Becoming aware of movement is the key to perfecting it
When perfecting any movement activity, it will be very helpful for us to become aware of the movement itself. Of how its individual stages take place and which segments of the body are involved in it. “When riding a scooter, first pay attention to how your body behaves during push-off, which is the most demanding on stability.
Test how well you can perceive motion
“Stand on a scooter, lift the pushing leg and try to remain standing. Observe, what stabilises the scooter, what keeps it vertical. What mechanisms does it use for it?
The first answer is easy – the rider stabilises the scooter. And what with? Generally speaking: with natural bodily processes on the level of the central nervous management. Our brain transforms perceptions from our senses and “sensors” into signals for our musculoskeletal system, which “switches muscles on and off” in perfect harmony according to the required movement task.”

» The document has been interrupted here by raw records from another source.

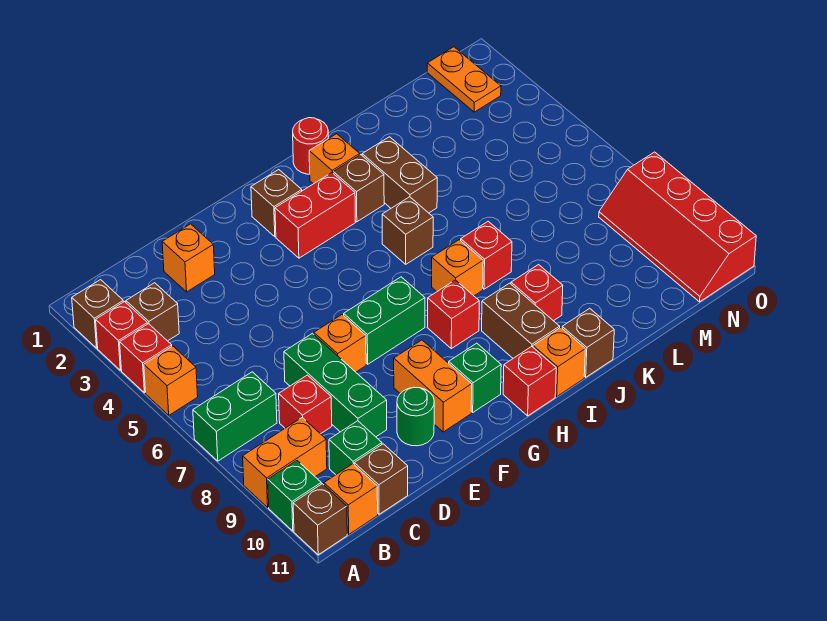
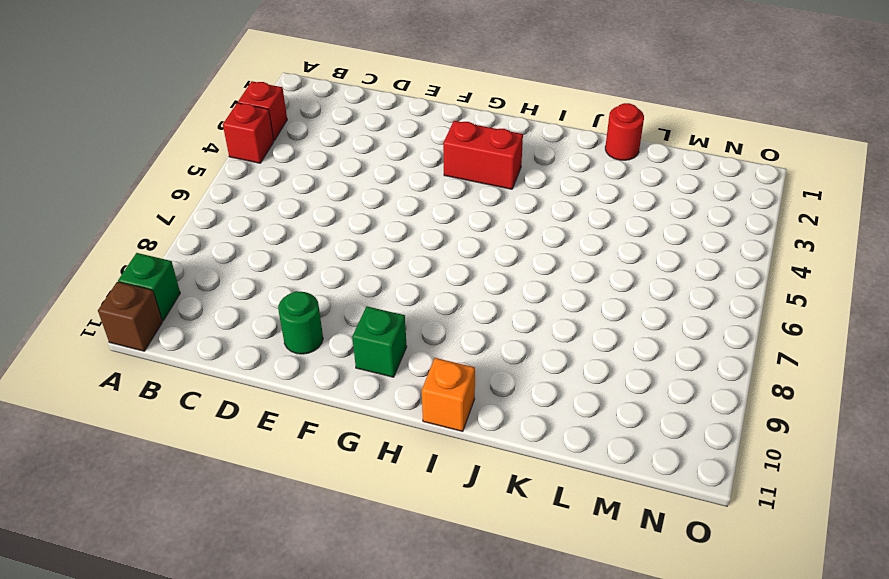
red 1x1 round brick [605,103,644,160] -> red 1x1 round brick moved to [293,118,328,174]
none -> brown 1x1 brick [72,280,123,348]
none -> orange 1x1 brick [144,346,198,415]
none -> green 1x2 brick [193,372,277,461]
none -> orange 1x2 brick [243,417,327,507]

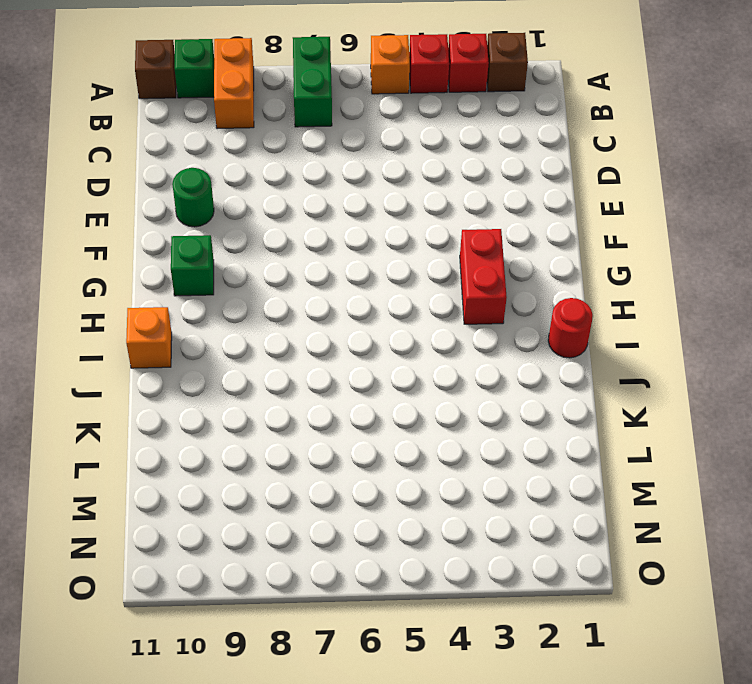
none -> brown 1x1 brick [126,283,179,341]
none -> orange 1x1 brick [324,464,378,534]
none -> red 1x1 brick [279,375,332,434]
none -> green 1x1 brick [329,421,382,475]

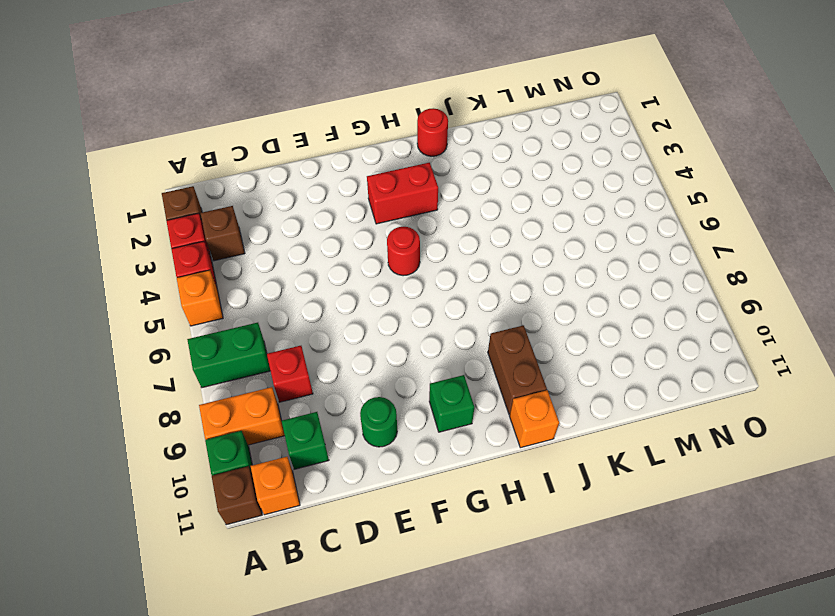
red 1x1 round brick [387,227,420,276] -> none
none -> brown 1x1 brick [354,444,408,514]
none -> orange 1x1 brick [162,224,215,292]
none -> green 1x3 brick [284,333,387,437]
none -> orange 1x1 brick [314,315,366,372]

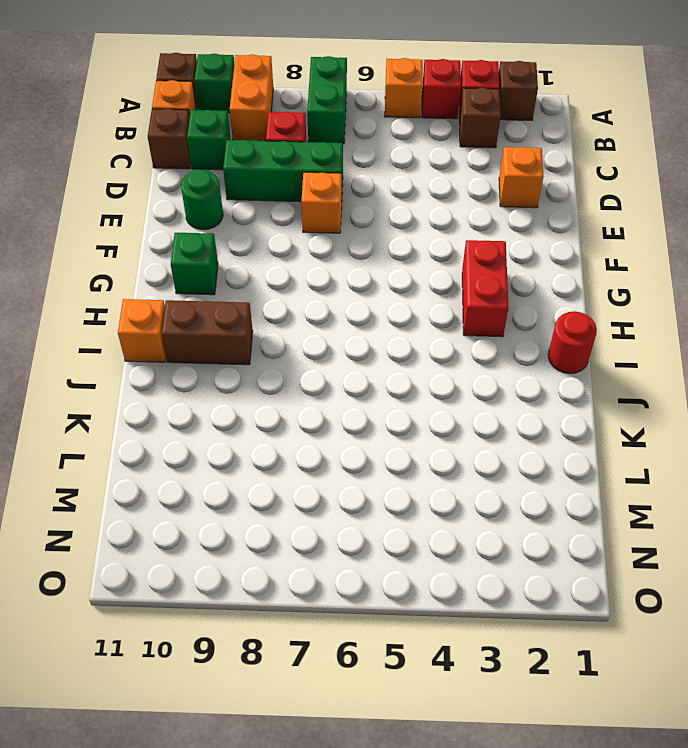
none -> green 1x2 brick [344,277,425,364]
none -> orange 1x2 brick [394,340,472,432]
none -> brown 1x1 brick [251,170,302,237]
none -> red 1x1 brick [427,280,479,349]

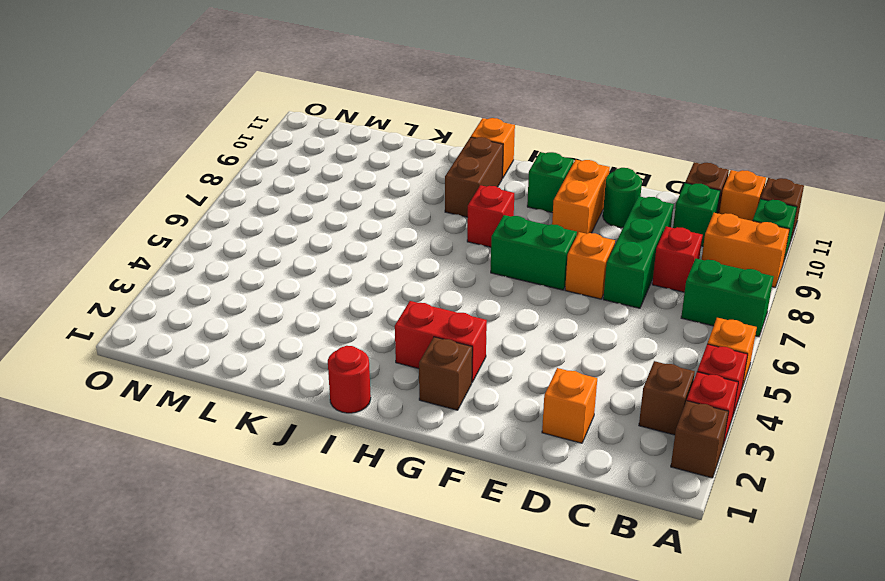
none -> red 1x1 brick [503,347,556,416]
none -> orange 1x1 brick [309,134,360,184]
none -> brown 1x1 brick [333,155,384,222]
none -> brown 1x1 brick [382,197,433,264]

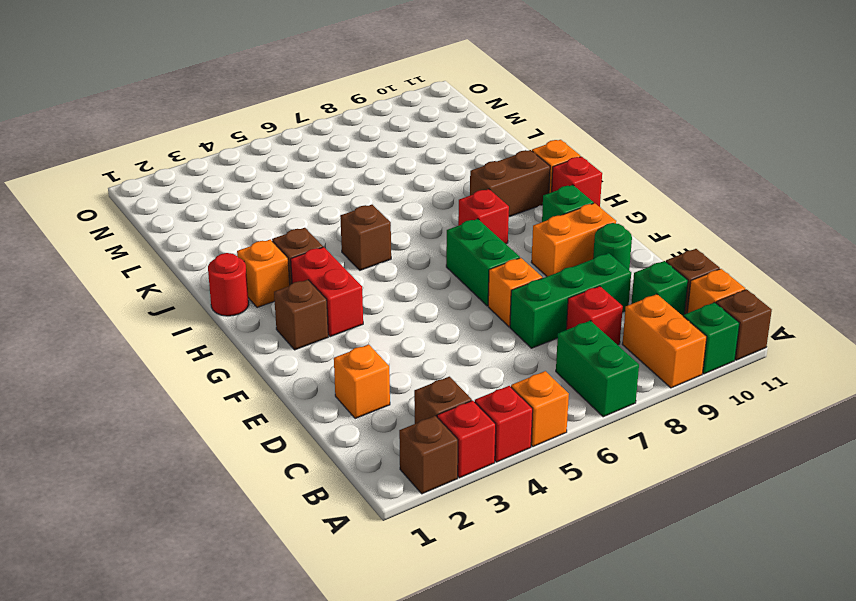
none -> orange 1x1 brick [432,240,483,296]
none -> brown 1x2 brick [362,137,437,213]
none -> red 1x1 brick [461,221,512,289]
none -> red 1x1 brick [511,265,563,321]

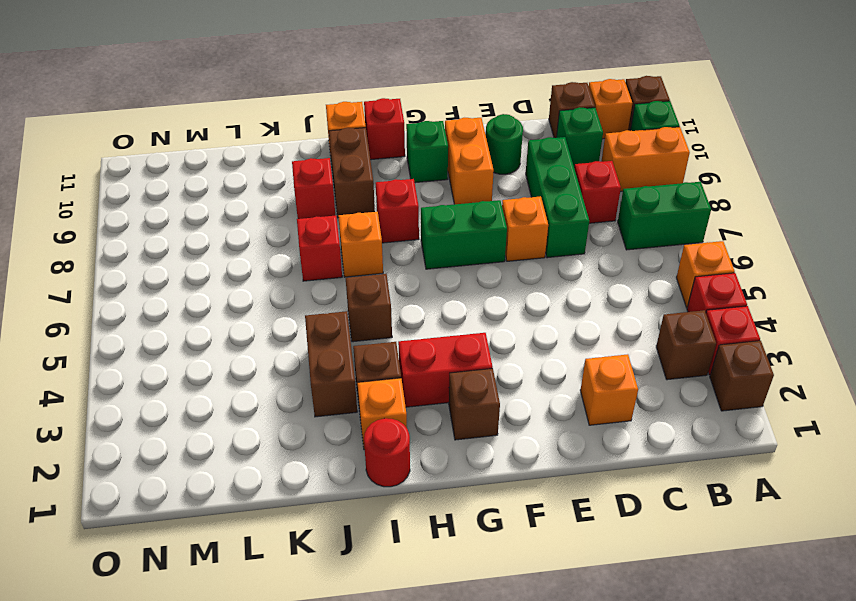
none -> brown 1x1 brick [562,308,614,377]
none -> orange 1x2 plate [427,47,501,112]
none -> red 2x4 slope [599,152,756,302]

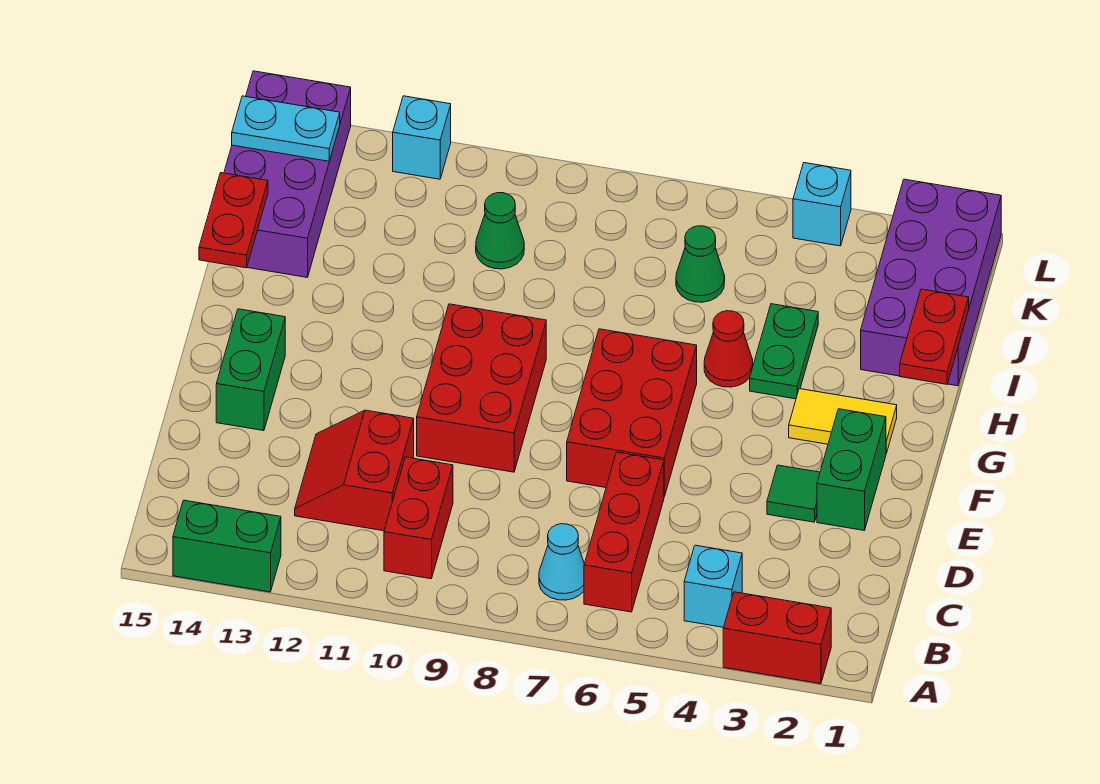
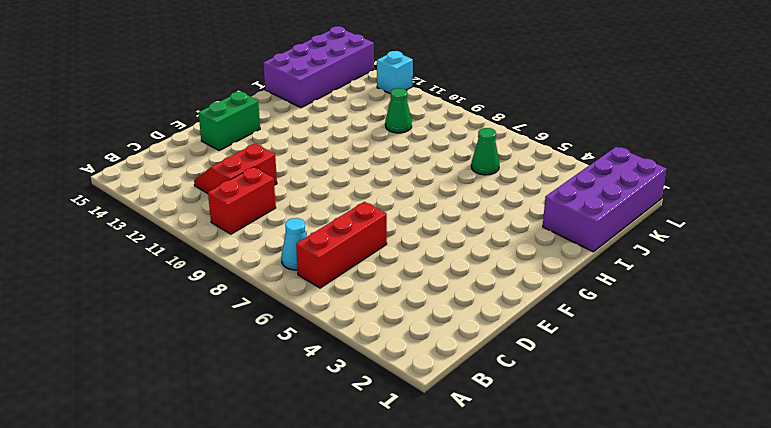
none -> red 1x2 brick [723,592,831,684]
none -> green 1x2 brick [173,500,281,592]
none -> cyan 1x1 brick [684,545,742,627]

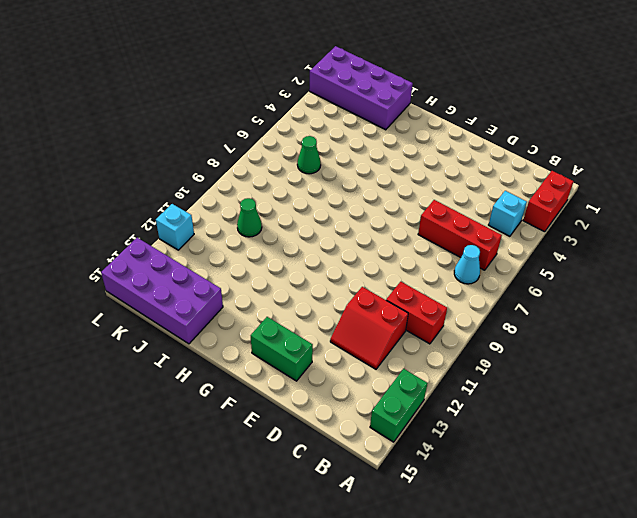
none -> green 1x2 brick [817,409,886,530]
none -> green 1x1 tile [767,465,820,522]
none -> red 2x3 brick [567,329,697,497]

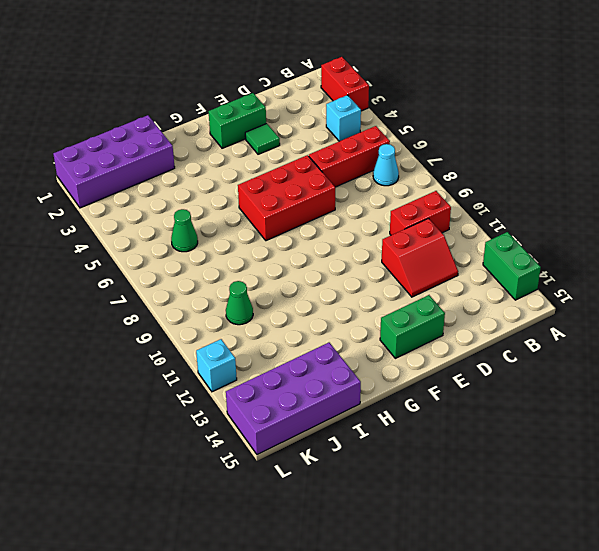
none -> red 2x3 brick [417,304,546,472]
none -> yellow 1x2 tile [789,389,897,453]
none -> green 1x2 plate [750,304,818,399]

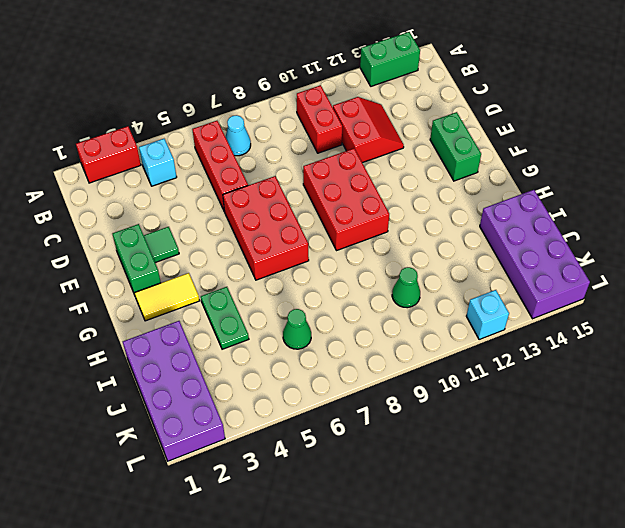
none -> red 1x1 cone [704,311,753,387]
none -> cyan 1x1 brick [793,163,851,246]
none -> red 1x2 plate [900,289,969,384]

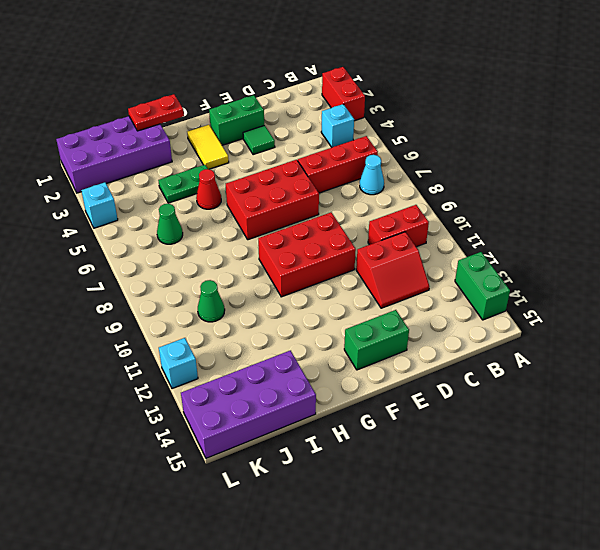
none -> red 1x2 plate [199,173,268,268]
none -> cyan 1x2 plate [232,96,340,161]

After push-off, the energy from the pushing lower limb is transferred via the centre of gravity into the entire body. Any potential instability will subsequently show for example in a slight twist of the handlebar, as a result of which the front wheel will deviate from the straight line and will make a wavy one. The rider thus travels from left to right instead of keeping a straight track and riding directly forward. Balancing the physical imbalances is therefore a way to economical and efficient ride.
It applies the other way around, though, too: Riding a scooter, if performed in an optimal way, helps build stability and thus minimise the above-mentioned imbalances.
Accordingly, you will achieve the best results, if you complement scootering for example with selected positions from developmental kinesiology, such as the above-mentioned “bear” position.”
The bear – an exercise that will help you improve stability
You can use the above-mentioned bear position for developing stability as well. How to do it? “Gradually switch the positions (diagonals), holding each position for 2 to 4 breaths. First keep the free limbs only slightly above ground, using them for stabilisation.
Look under your chest, keep a straight back, breath into the belly button. Keep the knee of the lower limb you are leaning on rotated externally (away from the body). [IK1] Before switching the limbs, kneel down and rest a little each time.”
Other easy positions to check your stability
Another even easier way to check your stability is squatting on one leg, and then on the other. If while squatting you do not twist, do not sway from one side to the other and you keep your shoulders and hips in horizontal position, your stability is good.